Old Mutual was the sharpest faller on the FTSE 100 on Friday as the insurer led declines in UK-listed stocks with exposure to South Africa following the dismissal of the country’s finance minister.
The insurance company, which does most of its business in the African nation, at one point fell as much 8 per cent on the day before closing down 7.5 per cent at 200.6p.
The fear that South African president Jacob Zuma would fire his finance minister Pravin Gordhan had hung over markets all week with shares hit hardest on Friday following the latter’s exit late on Thursday.
The departure of the reformist finance minister intensified fears that South Africa could lose its investment grade rating.
“Emerging markets in general tend to be viewed towards the higher end of the risk spectrum, not least of which is due to the political volatility they can provide, as evidenced by the news from South Africa,” says Richard Hunter, head of research at Wilson King, an investment company.
London-listed miners with South African operations were also notable fallers.

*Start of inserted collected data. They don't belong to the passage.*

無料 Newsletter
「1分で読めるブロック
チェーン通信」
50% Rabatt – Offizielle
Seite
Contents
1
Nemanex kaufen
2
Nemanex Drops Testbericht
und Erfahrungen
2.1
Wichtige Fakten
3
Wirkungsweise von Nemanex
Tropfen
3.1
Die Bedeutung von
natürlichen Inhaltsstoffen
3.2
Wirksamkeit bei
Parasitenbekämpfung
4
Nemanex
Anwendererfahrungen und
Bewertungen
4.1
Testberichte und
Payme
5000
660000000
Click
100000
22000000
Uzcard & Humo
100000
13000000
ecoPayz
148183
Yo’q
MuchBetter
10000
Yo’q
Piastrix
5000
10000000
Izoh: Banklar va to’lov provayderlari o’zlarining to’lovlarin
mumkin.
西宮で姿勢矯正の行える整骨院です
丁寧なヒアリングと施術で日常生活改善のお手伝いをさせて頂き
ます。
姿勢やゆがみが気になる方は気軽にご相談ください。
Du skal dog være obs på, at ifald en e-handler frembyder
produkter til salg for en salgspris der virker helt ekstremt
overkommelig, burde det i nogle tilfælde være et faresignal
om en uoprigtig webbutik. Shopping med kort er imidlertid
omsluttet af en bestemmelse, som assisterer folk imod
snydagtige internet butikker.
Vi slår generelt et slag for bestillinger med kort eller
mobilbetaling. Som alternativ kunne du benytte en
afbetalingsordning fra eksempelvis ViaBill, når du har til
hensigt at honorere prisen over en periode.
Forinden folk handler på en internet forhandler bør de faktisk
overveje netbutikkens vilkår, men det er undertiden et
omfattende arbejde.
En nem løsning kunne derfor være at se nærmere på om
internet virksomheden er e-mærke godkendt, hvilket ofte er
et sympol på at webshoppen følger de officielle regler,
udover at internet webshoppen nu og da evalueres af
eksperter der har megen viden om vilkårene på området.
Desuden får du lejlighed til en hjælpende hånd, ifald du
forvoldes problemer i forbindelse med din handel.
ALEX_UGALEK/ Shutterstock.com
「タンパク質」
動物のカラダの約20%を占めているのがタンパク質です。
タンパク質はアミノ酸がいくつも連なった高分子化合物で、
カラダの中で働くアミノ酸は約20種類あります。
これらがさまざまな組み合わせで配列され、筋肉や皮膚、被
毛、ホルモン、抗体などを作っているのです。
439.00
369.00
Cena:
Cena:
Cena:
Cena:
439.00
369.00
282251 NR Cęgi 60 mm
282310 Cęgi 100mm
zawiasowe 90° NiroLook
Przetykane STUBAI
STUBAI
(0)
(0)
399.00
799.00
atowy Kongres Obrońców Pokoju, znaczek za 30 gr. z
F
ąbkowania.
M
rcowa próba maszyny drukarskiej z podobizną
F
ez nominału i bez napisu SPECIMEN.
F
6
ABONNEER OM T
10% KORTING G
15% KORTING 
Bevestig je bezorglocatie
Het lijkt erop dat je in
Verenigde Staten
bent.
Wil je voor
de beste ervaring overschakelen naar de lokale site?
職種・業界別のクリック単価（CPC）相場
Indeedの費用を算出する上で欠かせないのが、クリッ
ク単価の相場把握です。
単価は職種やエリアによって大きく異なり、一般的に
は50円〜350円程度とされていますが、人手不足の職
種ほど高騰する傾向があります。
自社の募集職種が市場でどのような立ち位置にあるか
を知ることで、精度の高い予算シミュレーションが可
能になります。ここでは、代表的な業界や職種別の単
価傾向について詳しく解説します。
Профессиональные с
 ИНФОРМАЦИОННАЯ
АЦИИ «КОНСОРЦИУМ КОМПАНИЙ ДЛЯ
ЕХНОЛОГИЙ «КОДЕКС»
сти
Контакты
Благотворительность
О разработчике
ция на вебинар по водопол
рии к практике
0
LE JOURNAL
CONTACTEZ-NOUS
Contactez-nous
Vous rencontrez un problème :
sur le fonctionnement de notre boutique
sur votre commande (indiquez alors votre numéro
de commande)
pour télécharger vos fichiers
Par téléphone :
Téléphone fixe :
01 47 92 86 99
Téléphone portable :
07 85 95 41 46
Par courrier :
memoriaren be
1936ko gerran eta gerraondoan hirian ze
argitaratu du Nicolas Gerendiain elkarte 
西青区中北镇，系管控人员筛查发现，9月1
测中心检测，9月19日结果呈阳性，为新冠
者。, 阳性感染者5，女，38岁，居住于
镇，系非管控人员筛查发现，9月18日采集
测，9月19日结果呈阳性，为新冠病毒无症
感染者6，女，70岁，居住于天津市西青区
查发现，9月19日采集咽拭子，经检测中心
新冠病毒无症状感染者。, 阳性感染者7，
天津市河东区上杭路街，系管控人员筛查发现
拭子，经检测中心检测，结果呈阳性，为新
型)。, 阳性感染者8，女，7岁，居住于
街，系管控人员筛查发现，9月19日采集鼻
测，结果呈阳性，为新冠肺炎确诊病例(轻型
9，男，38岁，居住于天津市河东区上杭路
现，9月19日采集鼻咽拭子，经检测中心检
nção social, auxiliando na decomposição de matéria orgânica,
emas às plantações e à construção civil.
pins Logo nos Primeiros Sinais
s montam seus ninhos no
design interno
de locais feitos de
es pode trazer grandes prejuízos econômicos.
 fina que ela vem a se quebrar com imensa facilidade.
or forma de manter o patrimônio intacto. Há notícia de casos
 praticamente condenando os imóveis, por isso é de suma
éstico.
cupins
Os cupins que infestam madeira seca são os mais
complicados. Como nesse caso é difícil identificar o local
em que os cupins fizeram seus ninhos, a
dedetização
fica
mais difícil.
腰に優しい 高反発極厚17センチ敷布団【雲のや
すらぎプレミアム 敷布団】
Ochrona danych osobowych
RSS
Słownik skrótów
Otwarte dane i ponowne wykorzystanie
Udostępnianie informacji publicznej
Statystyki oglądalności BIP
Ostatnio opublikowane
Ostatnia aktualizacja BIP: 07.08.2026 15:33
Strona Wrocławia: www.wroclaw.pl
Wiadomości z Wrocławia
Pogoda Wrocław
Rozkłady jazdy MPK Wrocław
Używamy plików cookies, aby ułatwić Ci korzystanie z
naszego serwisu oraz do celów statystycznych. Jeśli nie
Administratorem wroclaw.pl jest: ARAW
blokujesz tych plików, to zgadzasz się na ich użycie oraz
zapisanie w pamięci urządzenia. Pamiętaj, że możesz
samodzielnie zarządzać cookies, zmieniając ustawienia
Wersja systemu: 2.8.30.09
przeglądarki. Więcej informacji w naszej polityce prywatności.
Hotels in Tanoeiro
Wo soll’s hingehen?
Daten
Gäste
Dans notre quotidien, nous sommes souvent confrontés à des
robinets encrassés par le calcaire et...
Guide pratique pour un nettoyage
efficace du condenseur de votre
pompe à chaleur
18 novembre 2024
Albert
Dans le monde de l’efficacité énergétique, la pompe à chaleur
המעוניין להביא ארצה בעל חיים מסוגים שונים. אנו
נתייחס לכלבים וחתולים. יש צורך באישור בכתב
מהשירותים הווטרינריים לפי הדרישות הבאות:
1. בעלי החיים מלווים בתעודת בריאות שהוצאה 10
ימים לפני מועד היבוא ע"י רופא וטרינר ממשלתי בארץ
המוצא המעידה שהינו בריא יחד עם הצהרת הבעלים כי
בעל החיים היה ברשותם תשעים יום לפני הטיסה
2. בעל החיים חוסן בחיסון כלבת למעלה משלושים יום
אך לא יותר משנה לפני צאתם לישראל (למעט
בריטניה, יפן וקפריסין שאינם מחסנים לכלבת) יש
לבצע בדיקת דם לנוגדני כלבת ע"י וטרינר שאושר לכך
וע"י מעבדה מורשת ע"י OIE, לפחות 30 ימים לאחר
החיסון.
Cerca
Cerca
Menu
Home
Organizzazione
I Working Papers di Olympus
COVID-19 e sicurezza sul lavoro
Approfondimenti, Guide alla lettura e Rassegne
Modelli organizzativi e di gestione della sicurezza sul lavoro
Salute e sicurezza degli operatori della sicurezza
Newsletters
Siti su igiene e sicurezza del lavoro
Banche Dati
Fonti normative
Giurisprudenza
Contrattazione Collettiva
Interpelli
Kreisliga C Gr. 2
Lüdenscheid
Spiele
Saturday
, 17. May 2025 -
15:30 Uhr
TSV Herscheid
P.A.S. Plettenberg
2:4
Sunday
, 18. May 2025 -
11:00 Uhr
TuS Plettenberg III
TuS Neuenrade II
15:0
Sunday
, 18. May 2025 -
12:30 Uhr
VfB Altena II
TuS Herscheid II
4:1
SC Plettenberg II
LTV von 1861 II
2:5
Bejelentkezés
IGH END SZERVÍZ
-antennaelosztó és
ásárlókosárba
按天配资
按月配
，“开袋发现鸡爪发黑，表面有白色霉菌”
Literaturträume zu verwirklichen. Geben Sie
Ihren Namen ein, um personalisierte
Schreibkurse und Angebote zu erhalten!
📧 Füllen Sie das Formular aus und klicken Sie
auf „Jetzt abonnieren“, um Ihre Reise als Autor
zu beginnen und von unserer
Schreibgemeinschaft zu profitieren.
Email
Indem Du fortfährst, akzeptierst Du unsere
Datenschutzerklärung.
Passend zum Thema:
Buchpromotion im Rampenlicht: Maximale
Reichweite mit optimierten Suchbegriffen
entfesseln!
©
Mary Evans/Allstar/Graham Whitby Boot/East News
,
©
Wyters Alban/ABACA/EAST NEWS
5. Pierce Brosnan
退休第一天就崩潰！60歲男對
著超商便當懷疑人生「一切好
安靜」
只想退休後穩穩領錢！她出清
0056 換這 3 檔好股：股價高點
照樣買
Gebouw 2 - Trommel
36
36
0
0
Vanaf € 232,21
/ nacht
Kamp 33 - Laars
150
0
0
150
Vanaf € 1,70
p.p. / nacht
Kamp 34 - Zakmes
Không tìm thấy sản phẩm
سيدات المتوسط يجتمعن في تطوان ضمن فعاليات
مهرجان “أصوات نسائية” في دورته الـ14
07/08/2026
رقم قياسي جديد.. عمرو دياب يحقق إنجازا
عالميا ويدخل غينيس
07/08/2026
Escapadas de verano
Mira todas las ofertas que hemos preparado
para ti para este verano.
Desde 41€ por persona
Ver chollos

Anglo American fell 3.4 per cent to £12.20 and Rio Tinto slid 2.4 per cent at £32.10.
Mediclinic, an international private hospital group with operations in South Africa, was 6.2 per cent weaker at 712p while Mondi, a packaging and paper group with headquarters in Johannesburg, fell 2.5 per cent to £19.27.
“Such volatility is likely to persist until such time as the market becomes comfortable with both the country’s economic strategy as well as its trajectory,” said Mr Hunter.
The FTSE 100 closed down 0.6 per cent at 7,322.92 on Friday. For the week, the index of blue-chip companies was little changed and is up almost 2 per cent for the year.
Meanwhile the FTSE 250, the home to mid-cap companies more closely tied to the UK economy, finished Friday little changed at 18,971.8, 0.2 per cent lower. It has gained 3.6 per cent so far this year.
Motor and household insurer Direct Line was the top performer on the FTSE 100 for the majority of Friday’s trading session. It closed at 1.9 per cent higher at 347.4p thanks to upbeat broker commentary on the stock.
JPMorgan Cazenove raised its recommendation on Direct Line shares to “overweight” from “neutral”, while HSBC helped the positive sentiment by lifting its rating from “hold” to “buy”.
British Land, the UK property developer, was up 2.9 per cent to 610p after the company announced that it had been given the green light for the regeneration of Kingston town centre’s Eden Walk shopping centre in West London.